In einem Gespräch mit der staatlichen russischen Nachrichtenagentur TASS bezeichnete er die Bestechungsvorwürfe als "absurdes Spektakel" und beschuldigte Sandus Partei der Aktion und Solidarität, Geld von westlichen Nichtregierungsorganisationen angenommen zu haben.
Im vergangenen Jahr verbot das moldauische Verfassungsgericht die prorussische Shor-Partei mit der Begründung, dass die von der Gruppe angeführte Welle von Antiregierungsprotesten "verfassungswidrig" sei. Im April 2024 gründete Shor bei einem Treffen im Moskauer Hotel Carlton eine neue Gruppe - den Victory Bloc.
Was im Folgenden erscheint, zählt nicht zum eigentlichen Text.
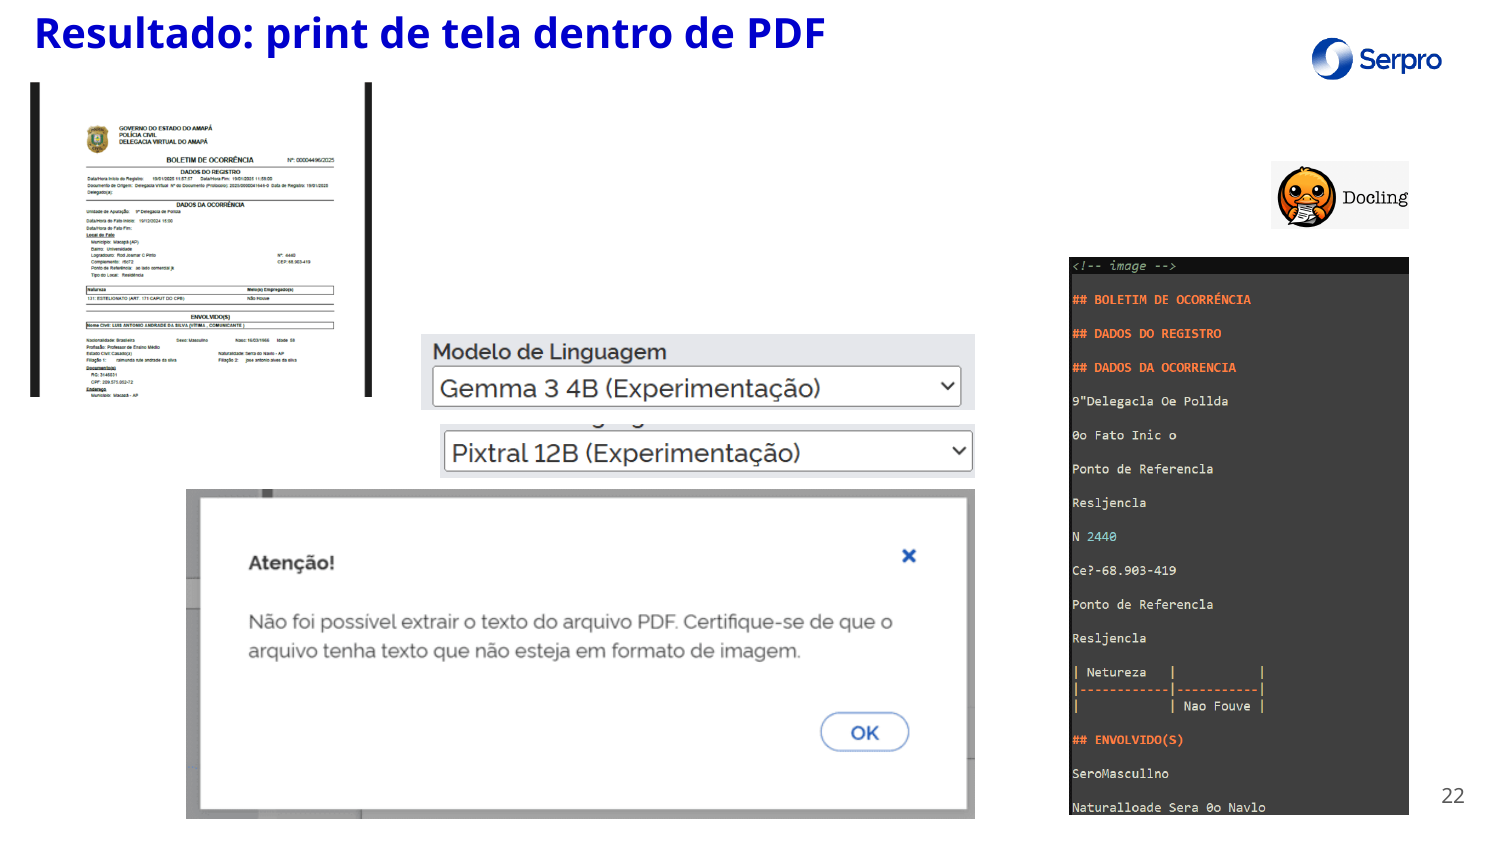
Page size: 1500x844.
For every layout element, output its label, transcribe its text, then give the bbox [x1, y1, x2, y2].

picture [439, 423, 975, 478]
text_box Resultado: print de tela dentro de PDF [33, 7, 1435, 130]
picture [1271, 161, 1409, 230]
picture [0, 68, 393, 397]
picture [1310, 37, 1442, 80]
text_box 22 [1389, 764, 1480, 830]
picture [421, 333, 975, 410]
picture [185, 489, 975, 819]
picture [1068, 257, 1409, 816]
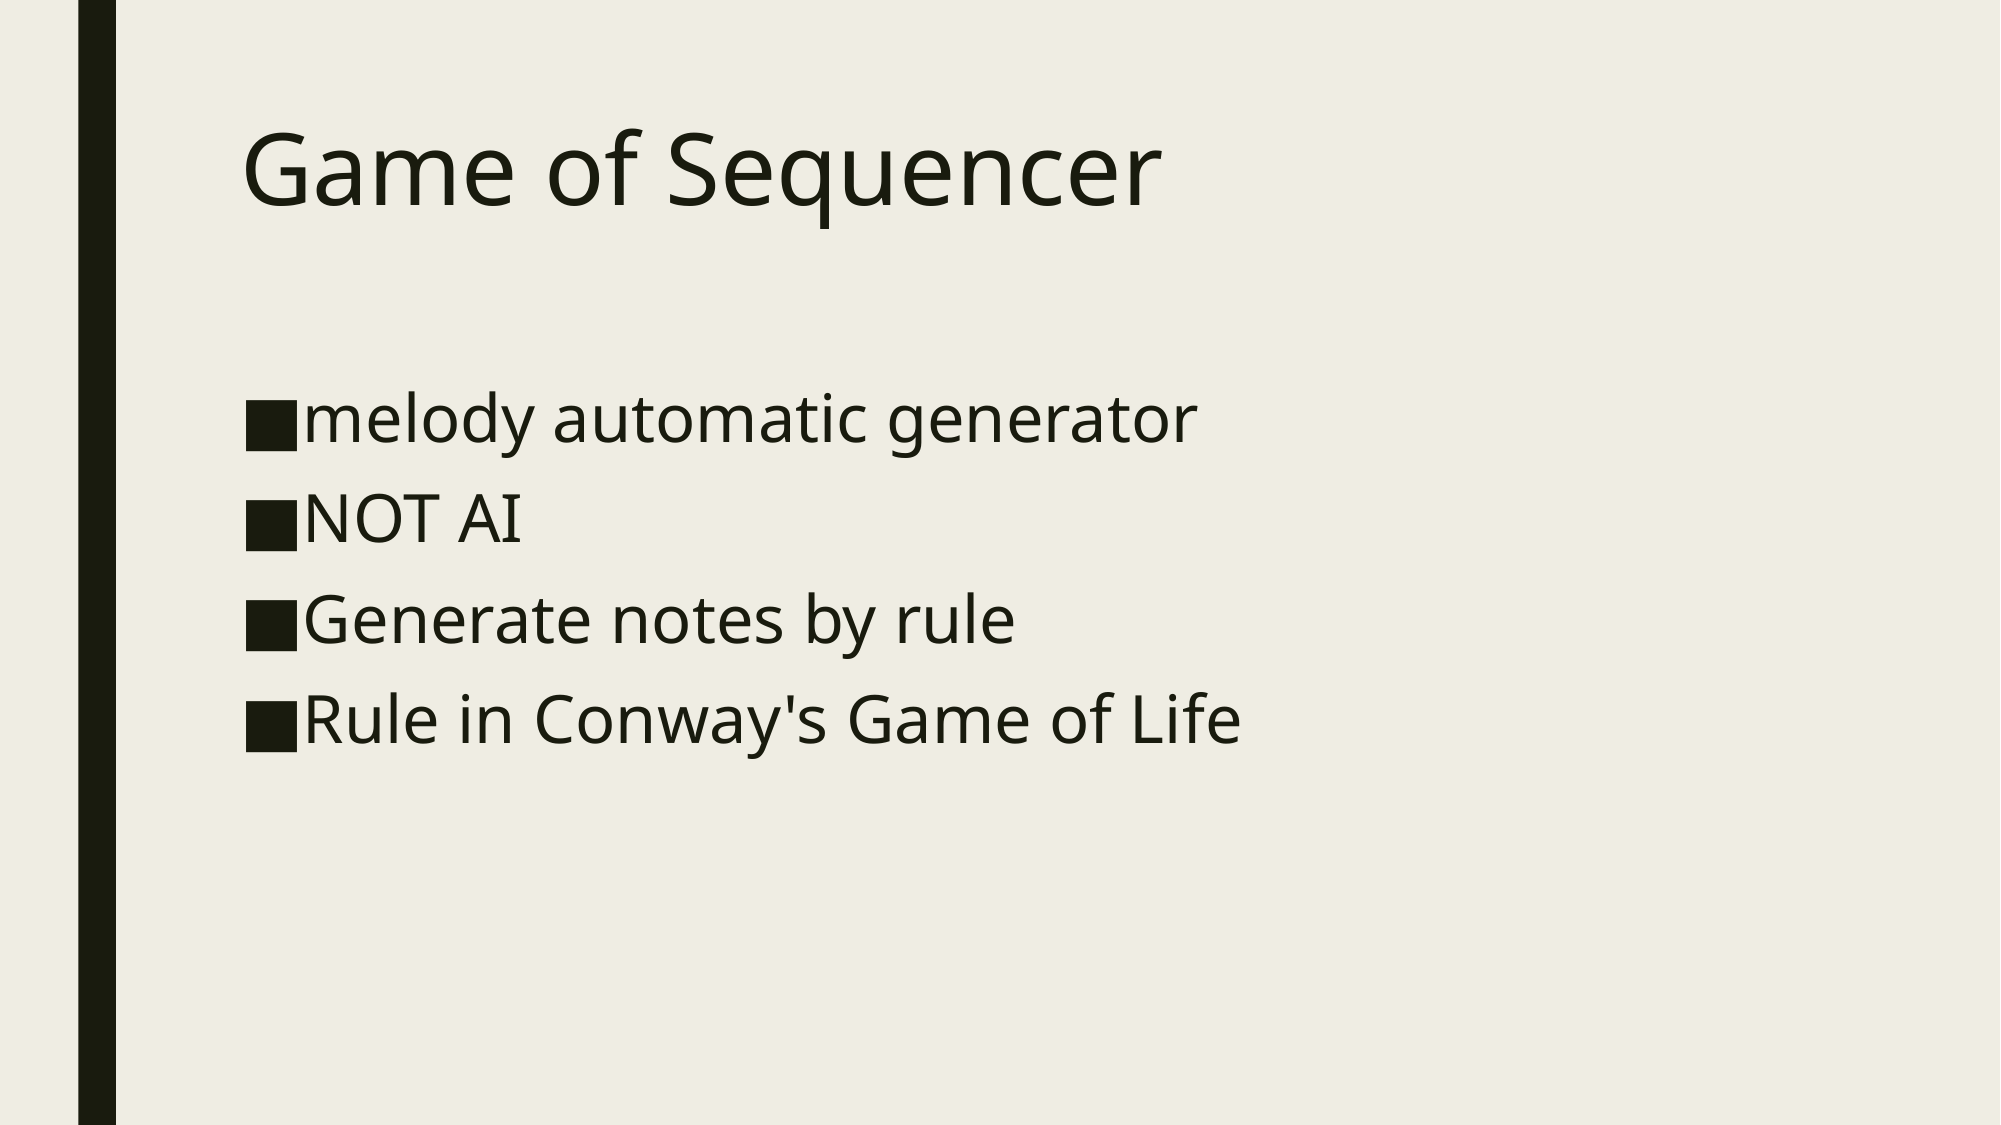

Europäische und internationale Verurteilung
Am kommenden Dienstag findet eine Debatte mit dem EU-Außenbeauftragten Borrell und den Europaabgeordneten zu diesem Thema statt. Am Mittwoch werden die Abgeordneten dann über eine Resolution zu Russlands Einmischungsversuchen in die moldawischen Präsidentschaftswahlen abstimmen.
Im Juni gaben die USA, Kanada und das Vereinigte Königreich eine gemeinsame Erklärung ab, in der sie ihre "Besorgnis über den Einsatz krimineller Gruppen durch den Kreml zur Finanzierung politischer Aktivitäten und zur Untergrabung der demokratischen Institutionen der Republik Moldau" zum Ausdruck brachten.
In der Erklärung wird weiter davor gewarnt, dass der Kreml beabsichtigt, "Proteste in Moldawien anzustacheln, sollte ein pro-russischer Kandidat nicht gewinnen", heißt es in der Erklärung.
"Sie versuchen, eine negative öffentliche Wahrnehmung westlicher Regierungen und der amtierenden moldawischen Führung zu schüren und gleichzeitig das Vertrauen der Öffentlichkeit in die Fähigkeit Moldawiens, sich selbst zu sichern und die Rechtsstaatlichkeit aufrechtzuerhalten, zu schwächen.